Oh! Splendidi bagliori delle fucine! Di più,
Dobbiamo penare di più! - quel che ignoriamo
Sarà forse terribile: Sapremo!
- Con il martello in pugno, passeremo al vaglio
Ciò che sappiamo: e poi, Fratelli, avanti!
A volte il nostro è un gran sogno pietoso
Di vita ardente e semplice, e lavoro, senza
Male parole, all'ombra del sorriso augusto
Di una donna amata con nobile amore:
Lavoreremmo fieri tutto il giorno,
Ascoltando il dovere come tromba che squilla:
E saremmo felici; e soprattutto
Nessuno, oh! Nessuno potrebbe mai piegarci!
Sopra il camino avremmo un fucile…
 
"Oh! Ma l'aria è tutto odore di battaglia!
Che ti dicevo? Anch'io sono marmaglia! Ancora
Rimane qualche incettatore, qualche spia.

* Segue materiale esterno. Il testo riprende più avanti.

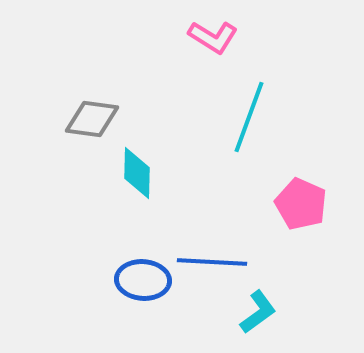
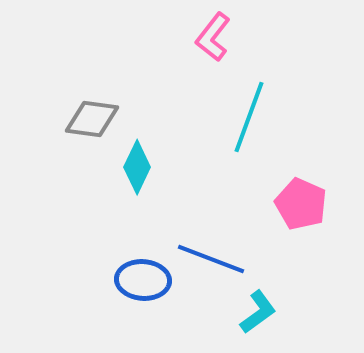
pink L-shape: rotated 96 degrees clockwise
cyan diamond: moved 6 px up; rotated 24 degrees clockwise
blue line: moved 1 px left, 3 px up; rotated 18 degrees clockwise
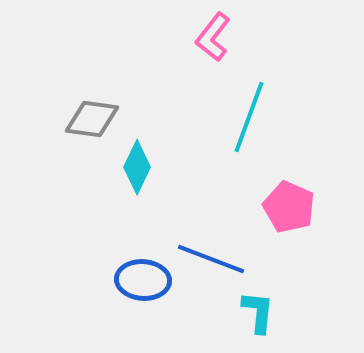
pink pentagon: moved 12 px left, 3 px down
cyan L-shape: rotated 48 degrees counterclockwise
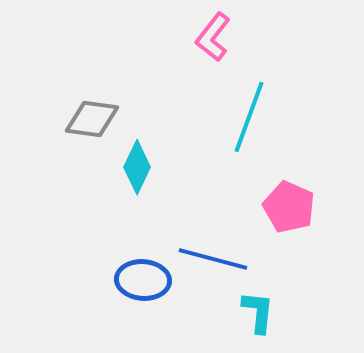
blue line: moved 2 px right; rotated 6 degrees counterclockwise
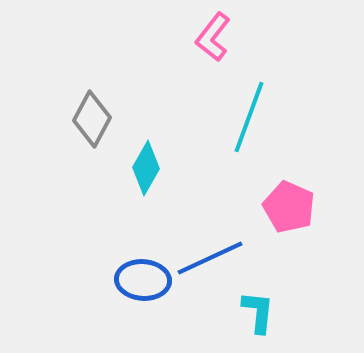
gray diamond: rotated 70 degrees counterclockwise
cyan diamond: moved 9 px right, 1 px down; rotated 4 degrees clockwise
blue line: moved 3 px left, 1 px up; rotated 40 degrees counterclockwise
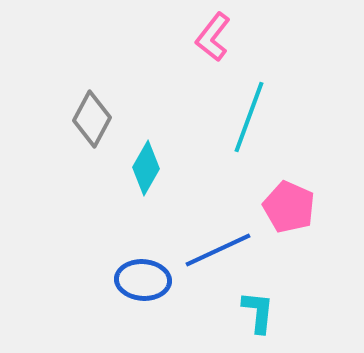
blue line: moved 8 px right, 8 px up
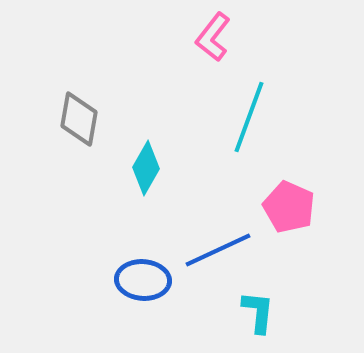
gray diamond: moved 13 px left; rotated 18 degrees counterclockwise
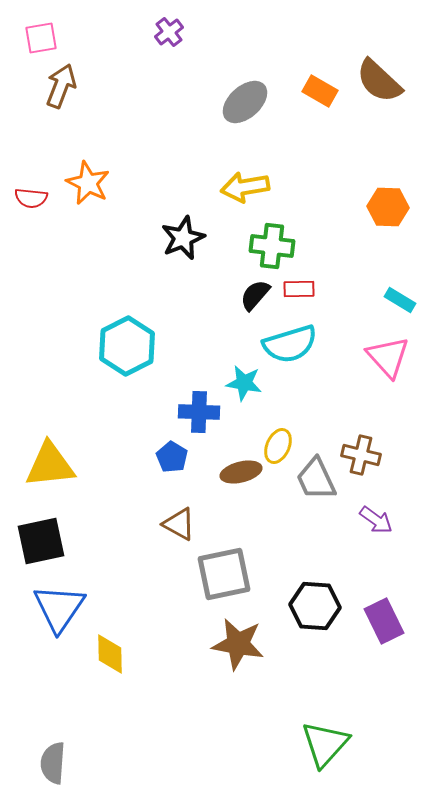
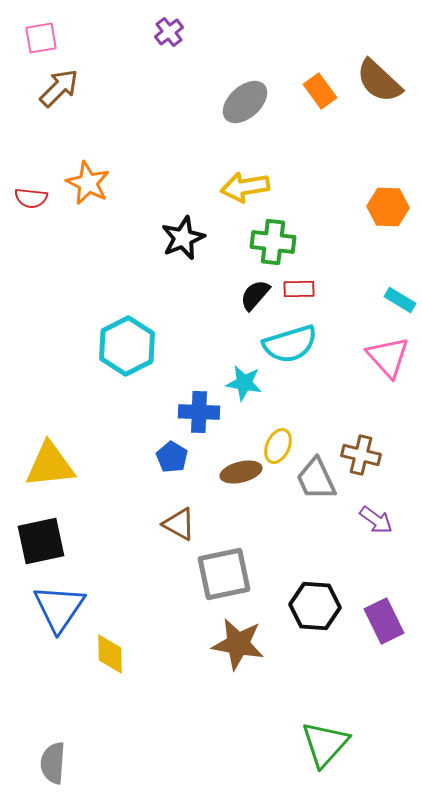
brown arrow: moved 2 px left, 2 px down; rotated 24 degrees clockwise
orange rectangle: rotated 24 degrees clockwise
green cross: moved 1 px right, 4 px up
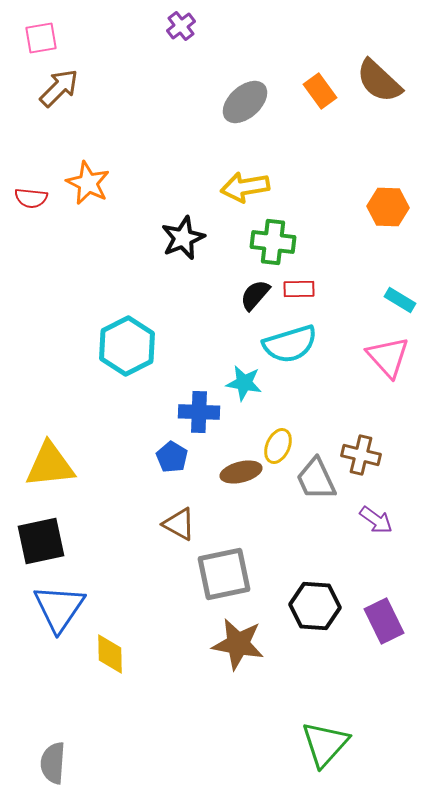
purple cross: moved 12 px right, 6 px up
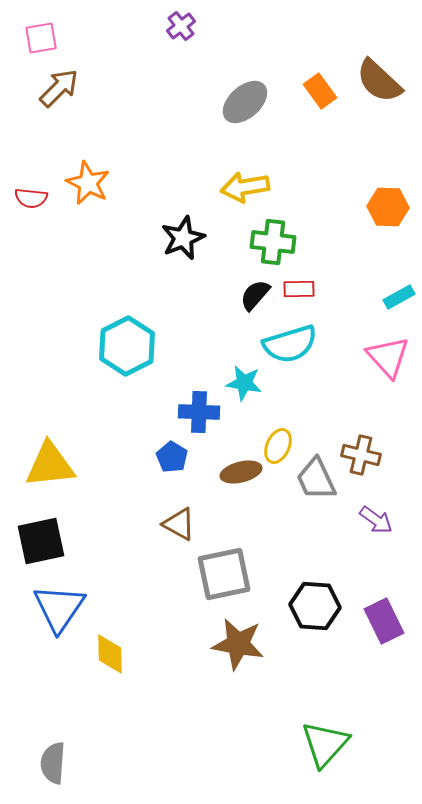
cyan rectangle: moved 1 px left, 3 px up; rotated 60 degrees counterclockwise
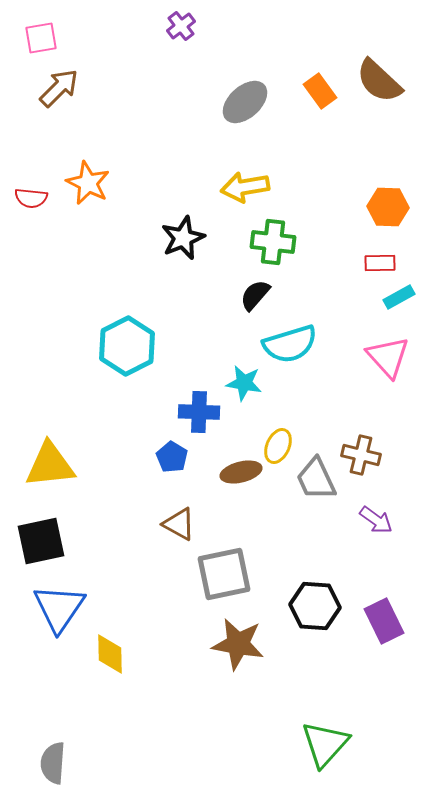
red rectangle: moved 81 px right, 26 px up
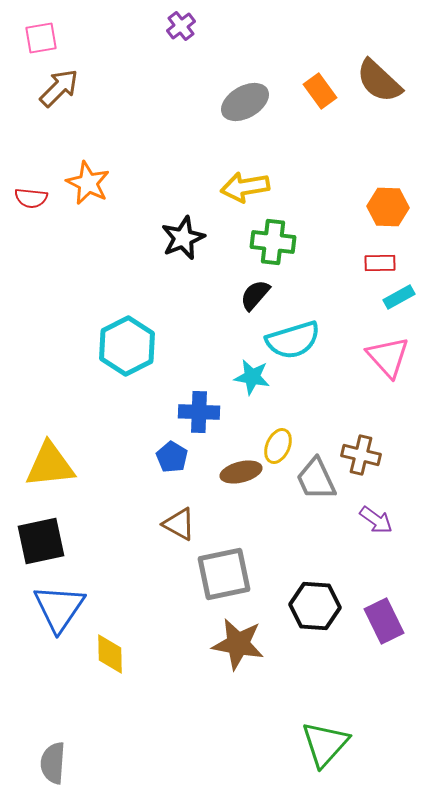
gray ellipse: rotated 12 degrees clockwise
cyan semicircle: moved 3 px right, 4 px up
cyan star: moved 8 px right, 6 px up
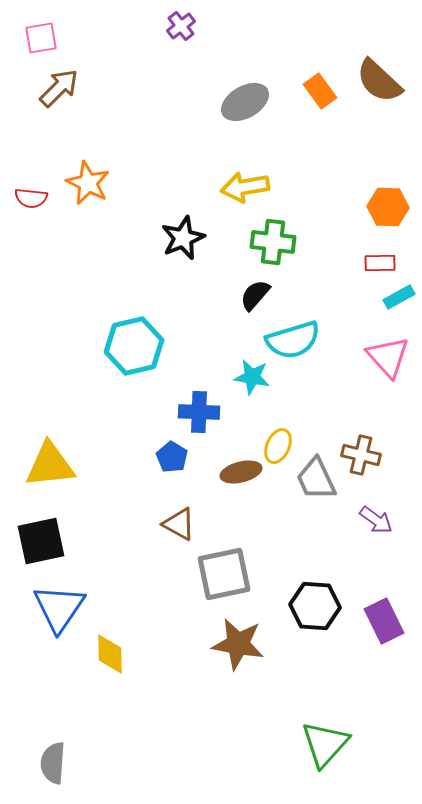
cyan hexagon: moved 7 px right; rotated 14 degrees clockwise
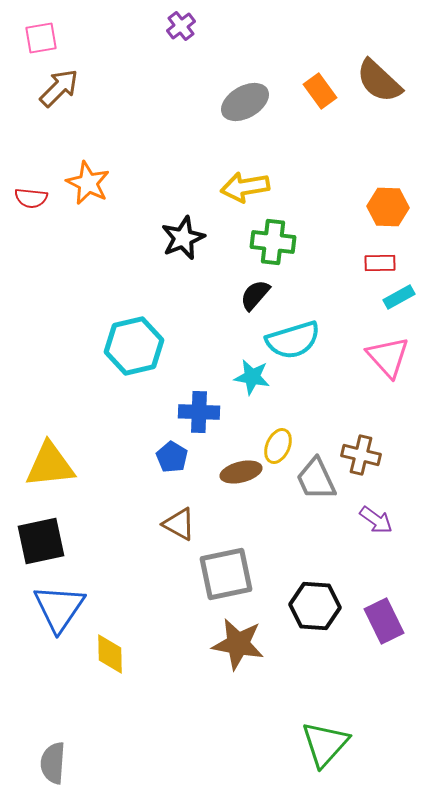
gray square: moved 2 px right
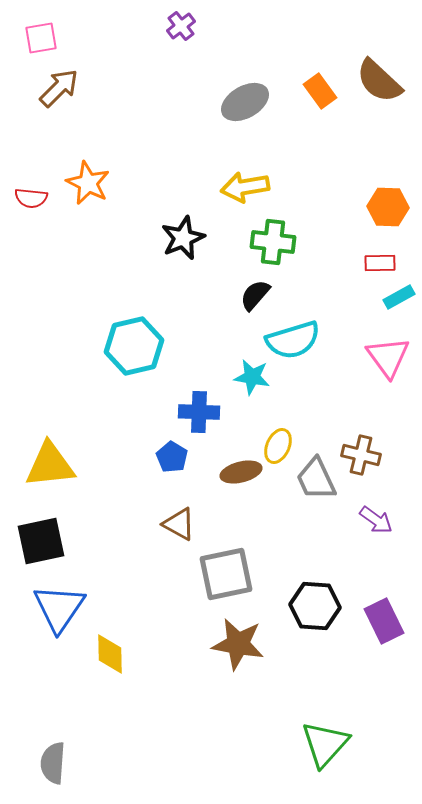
pink triangle: rotated 6 degrees clockwise
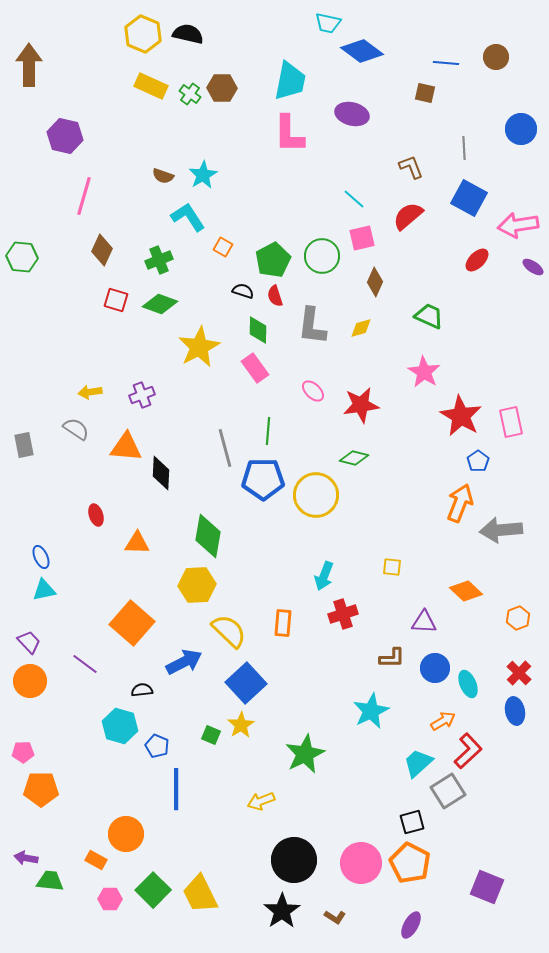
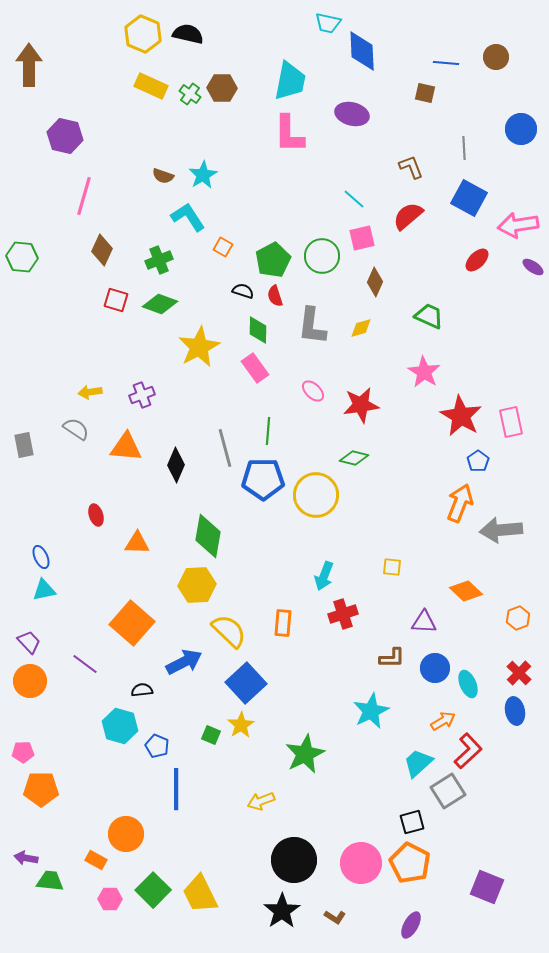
blue diamond at (362, 51): rotated 51 degrees clockwise
black diamond at (161, 473): moved 15 px right, 8 px up; rotated 20 degrees clockwise
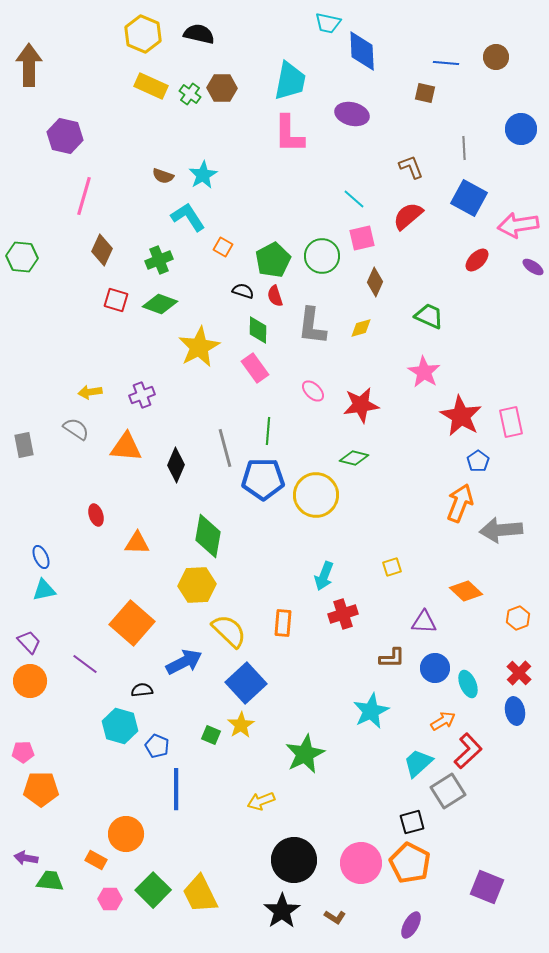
black semicircle at (188, 34): moved 11 px right
yellow square at (392, 567): rotated 24 degrees counterclockwise
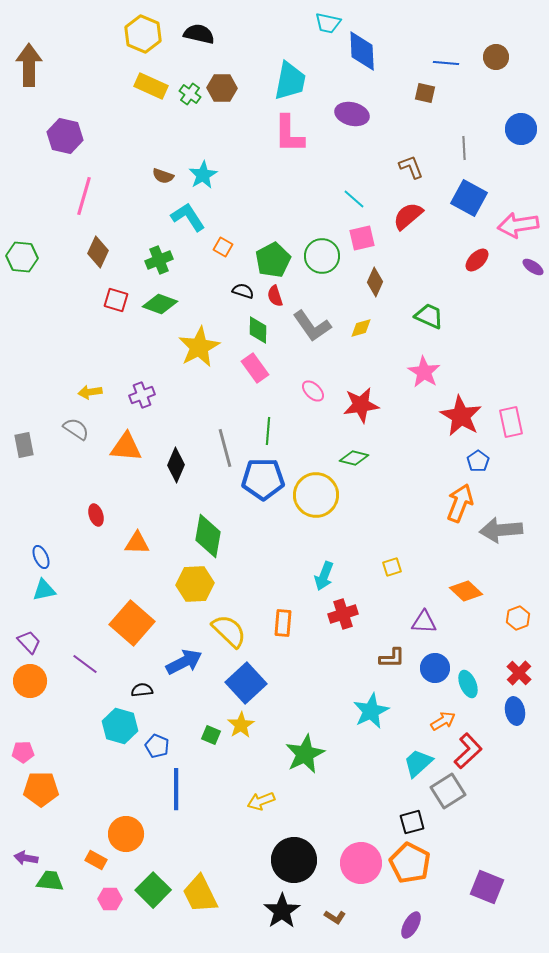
brown diamond at (102, 250): moved 4 px left, 2 px down
gray L-shape at (312, 326): rotated 42 degrees counterclockwise
yellow hexagon at (197, 585): moved 2 px left, 1 px up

Siamo liberi, noi! Conosciamo terrori
In cui ci sentiamo grandi, tanto grandi! Ti parlavo
Poco fa di un dovere calmo, di una casa…
Ma tu, guarda il cielo! - É troppo esiguo per noi,
Soffocheremmo dal caldo, saremmo in ginocchio!
 
Ma tu, guarda il cielo! - Io torno tra la folla,
Nella grande marmaglia tremenda, che spinge,
Sire, i tuoi cannoni antichi sui sozzi selciati:
- Oh! Quando saremo morti, li avremo lavati
- E se contro le nostre urla, contro la nostra vendetta,
Le zampe dei vecchi re spronano in Francia
I reggimenti vestiti a festa, ebbene, voi
Tutti, mi udite? - Merda per quei cani!"
 
- Riprese il martello.
La folla
Vicino a quell'uomo si sentiva inebriata,
E nel cortile vasto, negli appartamenti
Dove urlando Parigi ansimava,
Un fremito agitò l'immensa popolaglia.
Allora, con l'ampia mano superba di sporcizia,
E benché il re panciuto sudasse, il Fabbro,
Terribile, sul viso gli scagliò il berretto rosso!